BEGIN TEXT SECTION

## College Physics (4th Edition)

We can find the wavelength of a photon with an energy of $0.100~keV$: $E = \frac{hc}{\lambda_p}$ $\lambda_p = \frac{hc}{E}$ $\lambda_p = \frac{(6.626\times 10^{-34}~J~s)(3.0\times 10^8~m/s)}{(0.100\times 10^3~eV)(1.6\times 10^{-19}~J/eV)}$ $\lambda_p = 1.2424\times 10^{-8}~m$ We can find the wavelength of the electron: $\lambda_e = \frac{h}{p_e}$ $\lambda_e = \frac{h}{\sqrt{2~m_e~E_e}}$ $\lambda_e = \frac{6.626\times 10^{-34}~J~s}{\sqrt{(2)(9.1\times 10^{-31}~kg)(100~eV)(1.6\times 10^{-19}~J/eV)}}$ $\lambda_e = 1.228\times 10^{-10}~m$ We can find the ratio of the wavelengths: $\frac{\lambda_p}{\lambda_e} = \frac{1.2424\times 10^{-8}~m}{1.228\times 10^{-10}~m} = 100$ The ratio of the wavelength of the photon to the wavelength of the electron is 100.

END TEXT SECTION

▸ PROMPT 1:
Reproduce word for word the part of the College Physics solution that opens with the words containing "## College Physics" and closes with "electron is 100.".
▸ PROMPT 2:
Using the College Physics solution, say whether each statement agrees with it, answering yes or no and quoting the deciding words: (a) The solution computes a ratio of two wavelengths. (b) The solution concludes that the electron's wavelength is 100 times the photon's wavelength.
The records have no connection to the text.

BEGIN DATA EXCERPTS

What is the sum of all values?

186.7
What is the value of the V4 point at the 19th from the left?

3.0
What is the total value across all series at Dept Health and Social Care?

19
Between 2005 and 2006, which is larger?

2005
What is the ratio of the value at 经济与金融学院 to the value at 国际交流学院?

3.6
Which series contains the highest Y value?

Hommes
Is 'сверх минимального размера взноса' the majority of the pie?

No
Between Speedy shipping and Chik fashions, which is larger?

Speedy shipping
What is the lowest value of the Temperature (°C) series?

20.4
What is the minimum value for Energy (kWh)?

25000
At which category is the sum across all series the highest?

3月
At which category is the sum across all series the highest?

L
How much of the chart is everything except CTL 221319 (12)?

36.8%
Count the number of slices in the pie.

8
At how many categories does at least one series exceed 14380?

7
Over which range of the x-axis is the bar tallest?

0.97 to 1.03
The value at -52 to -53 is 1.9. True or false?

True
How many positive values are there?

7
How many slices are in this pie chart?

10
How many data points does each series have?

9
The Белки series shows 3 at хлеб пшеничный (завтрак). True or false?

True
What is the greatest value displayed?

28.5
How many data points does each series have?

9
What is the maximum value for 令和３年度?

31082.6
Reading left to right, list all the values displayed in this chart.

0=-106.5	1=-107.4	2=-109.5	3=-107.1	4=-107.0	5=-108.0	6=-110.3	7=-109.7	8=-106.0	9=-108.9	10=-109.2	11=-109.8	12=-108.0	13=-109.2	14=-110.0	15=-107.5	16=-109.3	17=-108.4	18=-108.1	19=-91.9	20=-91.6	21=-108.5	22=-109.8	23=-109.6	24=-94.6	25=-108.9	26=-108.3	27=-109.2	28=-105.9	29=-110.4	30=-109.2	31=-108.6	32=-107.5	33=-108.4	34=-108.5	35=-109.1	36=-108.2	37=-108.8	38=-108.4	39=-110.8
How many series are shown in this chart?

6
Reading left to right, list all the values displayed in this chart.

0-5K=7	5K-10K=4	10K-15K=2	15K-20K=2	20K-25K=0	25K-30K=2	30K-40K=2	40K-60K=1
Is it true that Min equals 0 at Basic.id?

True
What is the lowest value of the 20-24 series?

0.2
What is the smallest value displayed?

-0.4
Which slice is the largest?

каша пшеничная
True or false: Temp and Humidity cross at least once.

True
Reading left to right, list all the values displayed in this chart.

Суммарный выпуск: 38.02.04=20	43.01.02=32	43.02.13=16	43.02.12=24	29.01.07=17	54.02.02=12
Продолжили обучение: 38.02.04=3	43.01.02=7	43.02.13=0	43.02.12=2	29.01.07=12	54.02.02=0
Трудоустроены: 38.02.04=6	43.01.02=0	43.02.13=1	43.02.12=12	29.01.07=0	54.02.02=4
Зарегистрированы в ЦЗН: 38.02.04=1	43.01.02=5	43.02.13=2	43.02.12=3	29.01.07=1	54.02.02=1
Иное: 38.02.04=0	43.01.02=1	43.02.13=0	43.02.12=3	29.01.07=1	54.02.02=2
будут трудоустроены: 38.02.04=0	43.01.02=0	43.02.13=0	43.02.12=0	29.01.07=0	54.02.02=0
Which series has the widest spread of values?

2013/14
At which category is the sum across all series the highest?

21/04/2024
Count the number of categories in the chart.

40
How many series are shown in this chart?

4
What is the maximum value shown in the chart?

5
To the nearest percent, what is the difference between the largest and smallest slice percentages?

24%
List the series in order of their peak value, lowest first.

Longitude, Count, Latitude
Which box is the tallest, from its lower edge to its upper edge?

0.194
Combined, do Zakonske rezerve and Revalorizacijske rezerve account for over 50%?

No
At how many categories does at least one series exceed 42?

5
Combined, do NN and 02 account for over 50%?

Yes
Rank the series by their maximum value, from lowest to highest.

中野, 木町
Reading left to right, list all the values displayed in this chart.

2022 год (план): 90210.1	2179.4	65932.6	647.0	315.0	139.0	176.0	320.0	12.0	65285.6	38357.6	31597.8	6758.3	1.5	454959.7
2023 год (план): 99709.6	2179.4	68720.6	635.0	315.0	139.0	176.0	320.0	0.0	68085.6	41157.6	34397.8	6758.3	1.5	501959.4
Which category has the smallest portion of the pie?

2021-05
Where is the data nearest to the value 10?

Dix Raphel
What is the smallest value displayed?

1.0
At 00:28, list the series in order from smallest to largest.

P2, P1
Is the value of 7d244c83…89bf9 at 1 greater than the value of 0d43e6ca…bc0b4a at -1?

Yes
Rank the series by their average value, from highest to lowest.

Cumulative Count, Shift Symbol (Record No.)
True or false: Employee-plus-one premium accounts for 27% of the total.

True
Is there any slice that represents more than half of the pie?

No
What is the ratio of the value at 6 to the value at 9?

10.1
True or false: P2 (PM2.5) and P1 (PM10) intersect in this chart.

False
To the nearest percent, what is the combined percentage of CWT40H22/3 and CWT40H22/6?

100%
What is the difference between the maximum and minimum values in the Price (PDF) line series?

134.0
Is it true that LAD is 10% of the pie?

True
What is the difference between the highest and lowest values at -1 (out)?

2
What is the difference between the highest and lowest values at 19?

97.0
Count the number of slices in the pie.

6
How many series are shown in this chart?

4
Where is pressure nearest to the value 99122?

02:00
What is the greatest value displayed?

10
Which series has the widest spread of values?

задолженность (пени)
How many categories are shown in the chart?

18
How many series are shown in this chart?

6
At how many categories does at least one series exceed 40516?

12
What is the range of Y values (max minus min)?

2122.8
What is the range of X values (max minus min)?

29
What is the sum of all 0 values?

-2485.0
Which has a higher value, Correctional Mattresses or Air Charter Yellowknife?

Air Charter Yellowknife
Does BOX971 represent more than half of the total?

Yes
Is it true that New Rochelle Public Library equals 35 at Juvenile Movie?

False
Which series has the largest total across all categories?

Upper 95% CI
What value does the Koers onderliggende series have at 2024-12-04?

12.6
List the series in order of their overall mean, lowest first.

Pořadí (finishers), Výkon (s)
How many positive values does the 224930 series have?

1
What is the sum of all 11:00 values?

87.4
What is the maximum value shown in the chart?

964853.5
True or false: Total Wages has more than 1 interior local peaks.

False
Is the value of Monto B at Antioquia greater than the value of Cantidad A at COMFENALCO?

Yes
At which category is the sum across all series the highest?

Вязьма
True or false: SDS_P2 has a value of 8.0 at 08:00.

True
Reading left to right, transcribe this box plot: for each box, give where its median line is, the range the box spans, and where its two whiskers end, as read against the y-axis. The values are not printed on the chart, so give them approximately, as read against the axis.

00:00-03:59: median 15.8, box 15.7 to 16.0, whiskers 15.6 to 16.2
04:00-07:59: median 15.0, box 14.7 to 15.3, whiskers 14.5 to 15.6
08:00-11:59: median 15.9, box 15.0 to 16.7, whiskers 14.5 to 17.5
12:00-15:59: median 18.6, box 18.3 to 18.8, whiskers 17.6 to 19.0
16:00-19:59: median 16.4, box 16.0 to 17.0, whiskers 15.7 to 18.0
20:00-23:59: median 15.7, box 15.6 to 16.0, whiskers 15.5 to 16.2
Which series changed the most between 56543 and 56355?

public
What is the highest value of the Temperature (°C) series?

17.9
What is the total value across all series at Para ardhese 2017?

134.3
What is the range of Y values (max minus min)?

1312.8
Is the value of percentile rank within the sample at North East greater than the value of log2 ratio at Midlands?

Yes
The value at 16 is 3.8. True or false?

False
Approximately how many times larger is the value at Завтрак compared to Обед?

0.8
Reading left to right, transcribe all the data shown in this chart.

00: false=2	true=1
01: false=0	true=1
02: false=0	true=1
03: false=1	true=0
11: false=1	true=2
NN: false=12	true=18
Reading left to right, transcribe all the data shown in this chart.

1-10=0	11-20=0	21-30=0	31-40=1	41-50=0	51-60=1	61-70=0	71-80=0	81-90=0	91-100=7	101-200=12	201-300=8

END DATA EXCERPTS

▸ ANSWER SECTION 1:
## College Physics (4th Edition)

We can find the wavelength of a photon with an energy of $0.100~keV$: $E = \frac{hc}{\lambda_p}$ $\lambda_p = \frac{hc}{E}$ $\lambda_p = \frac{(6.626\times 10^{-34}~J~s)(3.0\times 10^8~m/s)}{(0.100\times 10^3~eV)(1.6\times 10^{-19}~J/eV)}$ $\lambda_p = 1.2424\times 10^{-8}~m$ We can find the wavelength of the electron: $\lambda_e = \frac{h}{p_e}$ $\lambda_e = \frac{h}{\sqrt{2~m_e~E_e}}$ $\lambda_e = \frac{6.626\times 10^{-34}~J~s}{\sqrt{(2)(9.1\times 10^{-31}~kg)(100~eV)(1.6\times 10^{-19}~J/eV)}}$ $\lambda_e = 1.228\times 10^{-10}~m$ We can find the ratio of the wavelengths: $\frac{\lambda_p}{\lambda_e} = \frac{1.2424\times 10^{-8}~m}{1.228\times 10^{-10}~m} = 100$ The ratio of the wavelength of the photon to the wavelength of the electron is 100.

▸ ANSWER SECTION 2:
(a) Yes: "We can find the ratio of the wavelengths"
(b) No: "The ratio of the wavelength of the photon to the wavelength of the electron is 100."